Konnten sich die Euro- und Zuwanderungskritiker bei den letzten Wahlen schon über starke Zugewinne freuen, gelang ihnen nun auch noch die Bildung einer eigenen Fraktion im Europaparlament. Somit steht ihnen mehr Redezeit im Plenum zu. Aber nicht nur das.

Marine Le Pen und Geert Wilders stehen mit Fraktionskollegen nebeneinander.

Bildlegende: Marine Le Pen hat gut Lachen: Im zweiten Anlauf ist ihr die Bildung einer Fraktion gelungen. Keystone

Im Europäischen Parlament wird es künftig eine Fraktion aus Rechtsextremen und Rechtspopulisten geben. Die Parteichefin des rechtsextremen Front National (FN), Marine Le Pen, verkündete die Gründung der Fraktion «Europa der Nationen und der Freiheiten» heute im Europaparlament.

Damit gelang den Rechtsextremen im EU-Parlament nach über einem Jahr die Bildung einer Fraktion, für die ihnen bisher noch Abgeordnete aus zwei Ländern gefehlt hatten.

«Das ist eine fantastische Nachricht und ein historischer Moment», hatte der Chef der niederländischen Partei für die Freiheit (PVV), Geert Wilders, bereits am Montagabend getwittert. Neben seiner Partei sind auch die Lega Nord aus Italien, die FPÖ aus Österreich und der Vlaams Belang aus Belgien zusammen mit dem französischen FN in der Fraktion vertreten.

Zuschüsse in Millionenhöhe

Bereits nach den Europawahlen im Mai vergangenen Jahres hatte der FN mit anderen rechtsextremen EU-Abgeordneten eine Fraktion bilden wollen. Es gelang aber nicht, wie vorgeschrieben 25 Abgeordnete aus mindestens sieben EU-Ländern zu finden. Mit ihren bisherigen Verbündeten hatte der FN zwar genug Abgeordnete, aber nicht die nötige Zahl der Nationalitäten.

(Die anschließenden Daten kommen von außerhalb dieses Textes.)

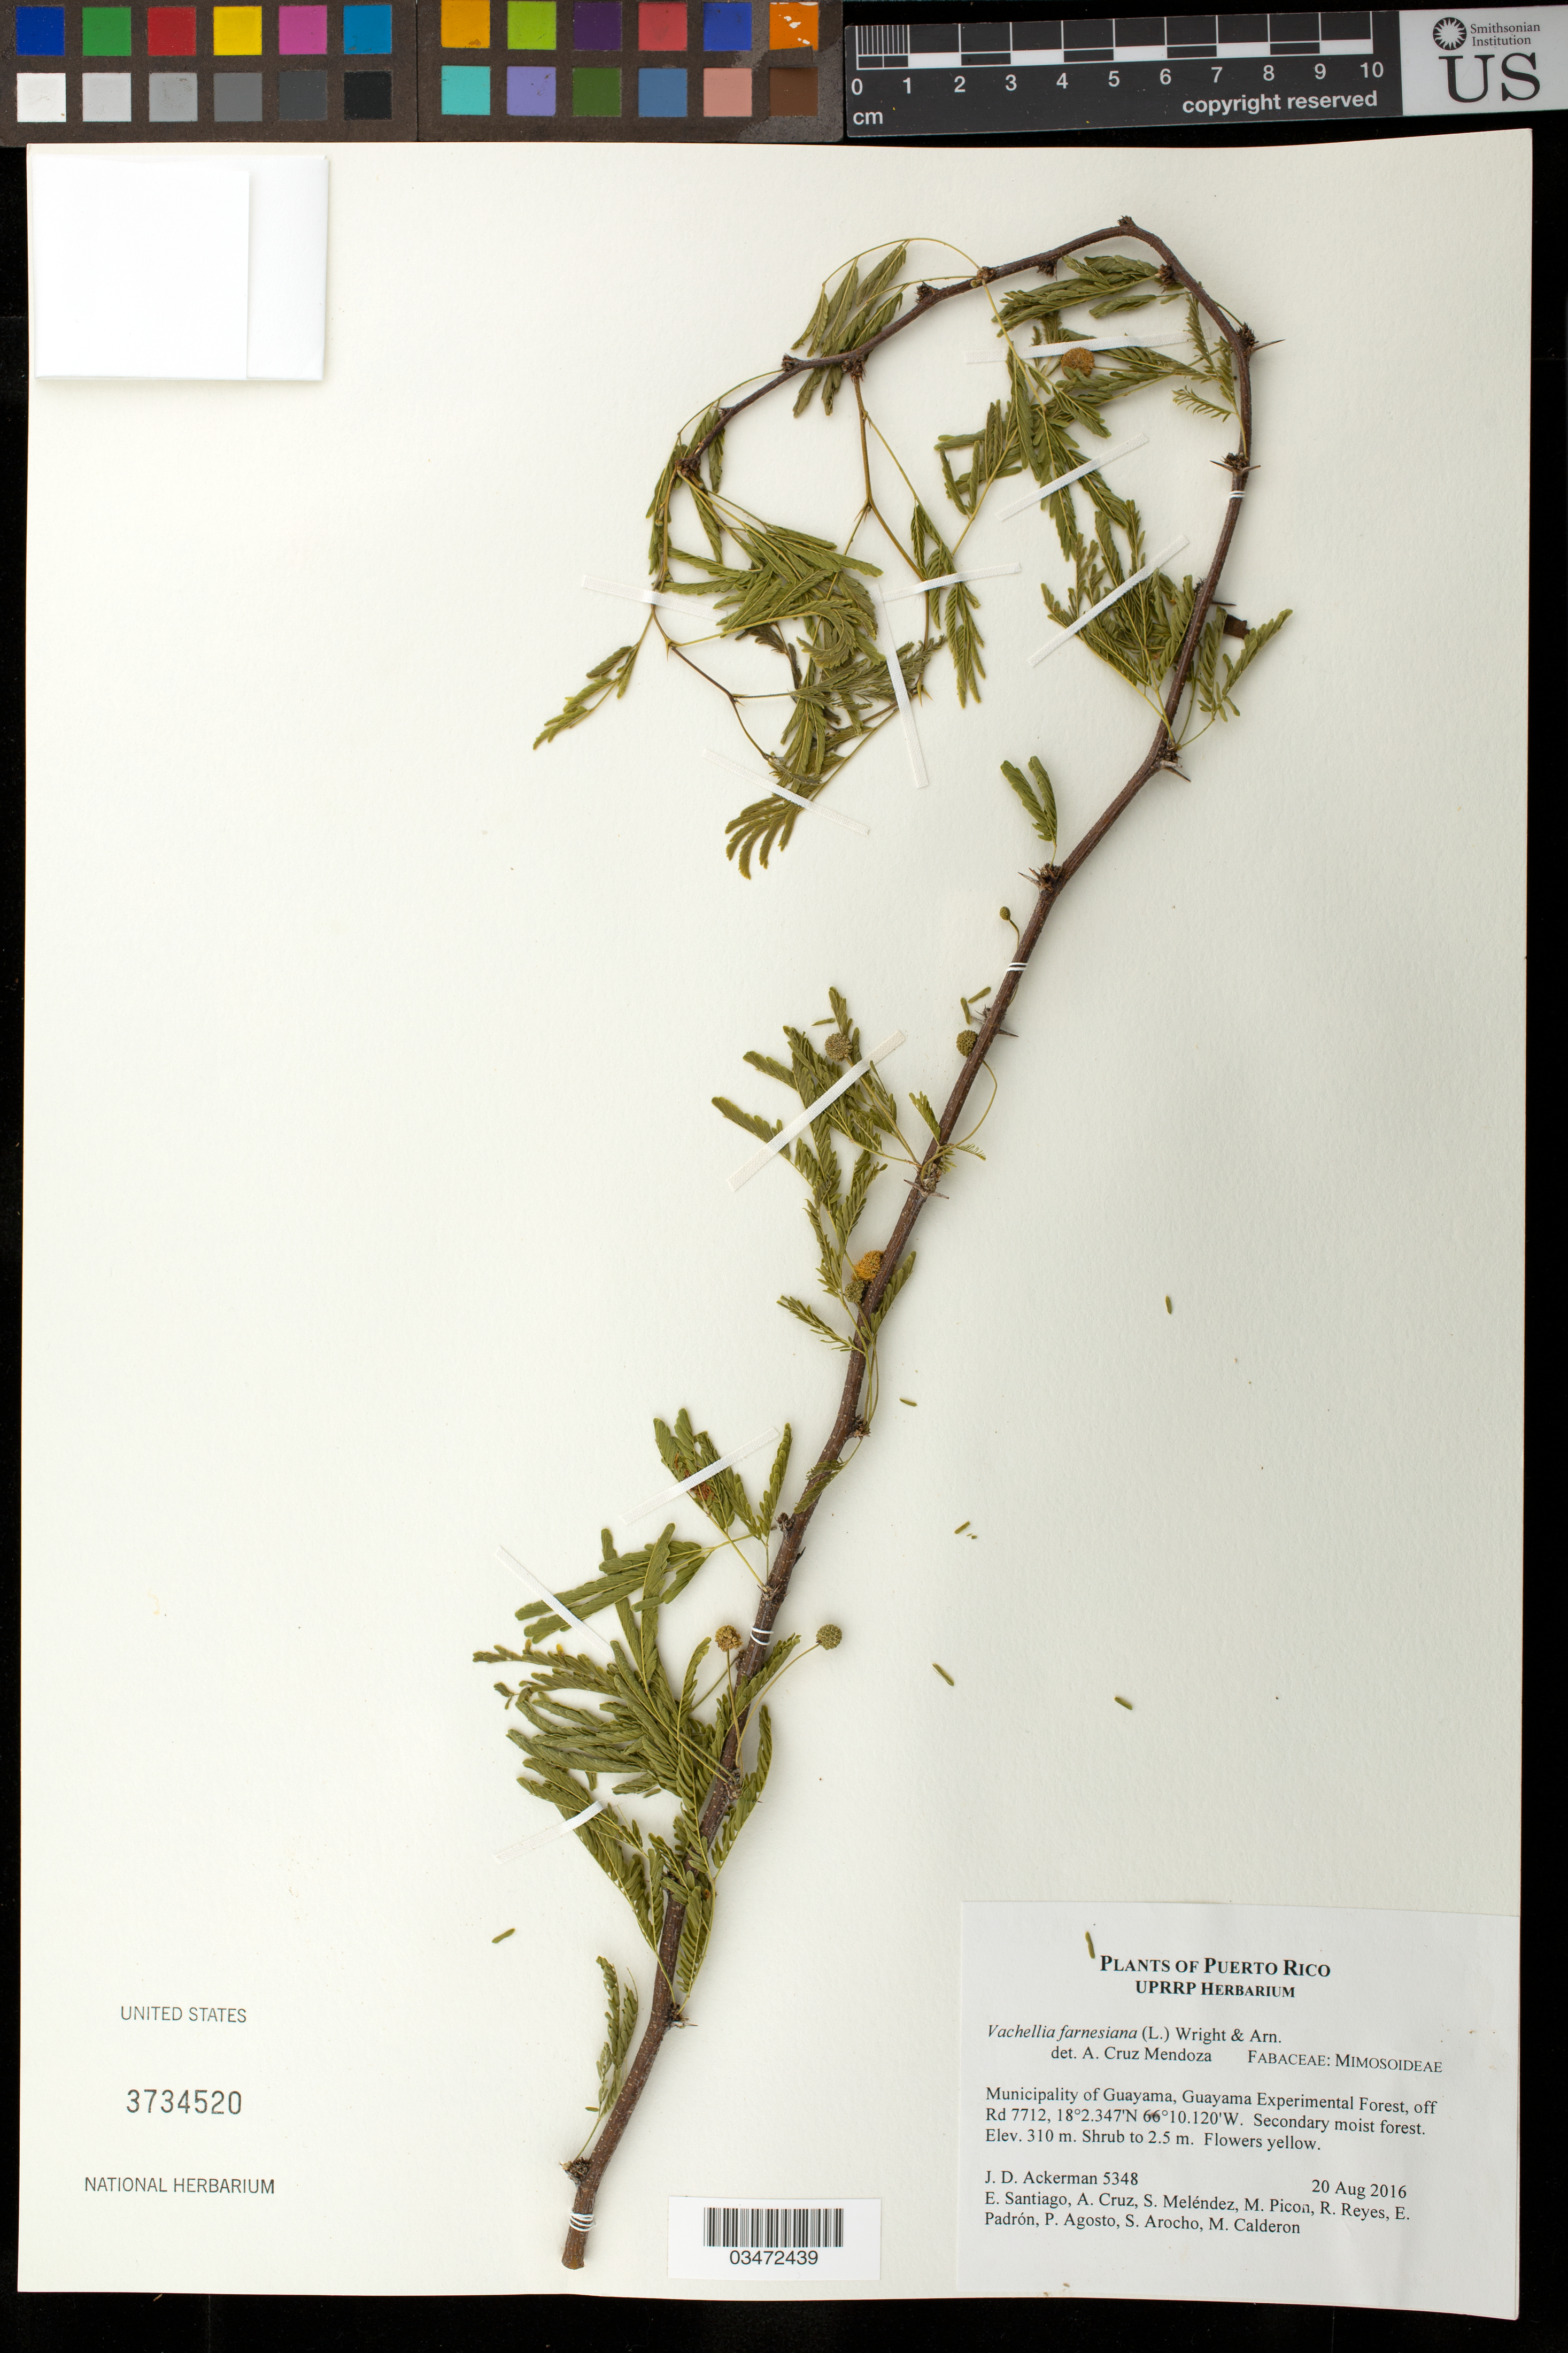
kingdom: Plantae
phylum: Tracheophyta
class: Magnoliopsida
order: Fabales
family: Fabaceae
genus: Vachellia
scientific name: Vachellia farnesiana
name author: (L.) Wight & Arn.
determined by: Cruz Mendoza, A.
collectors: J. D. Ackerman, E. Santiago, A. Cruz, S. Meléndez, M. Picon, R. Reyes, E. Padrón, P. Agosto, S. Arocho & M. Calderon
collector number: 5348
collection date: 2016-08-20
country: Puerto Rico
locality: Mun. Guayama, Guayama Experimental Forest, off Rd 7712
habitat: Secondary moist forest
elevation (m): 310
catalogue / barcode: US 3734520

Nun kommen noch drei Abgeordnete aus Polen und Grossbritannien dazu. Dabei handelt es um eine Europaabgeordnete, die von der EU-feindlichen britischen UKIP ausgeschlossen wurde, sowie um zwei polnische Abgeordnete, die mit der rechtsextremen polnischen KNP «klar gebrochen» haben, wie Le Pen in Brüssel erklärte.

Durch eine Fraktion bekommen die Rechtsextremen und Rechtspopulisten nicht nur eine stärkere Öffentlichkeit, etwa durch mögliche Vorsitze in Ausschüssen oder Unterausschüssen. Sie können auch mit Zuschüssen in Millionenhöhe rechnen.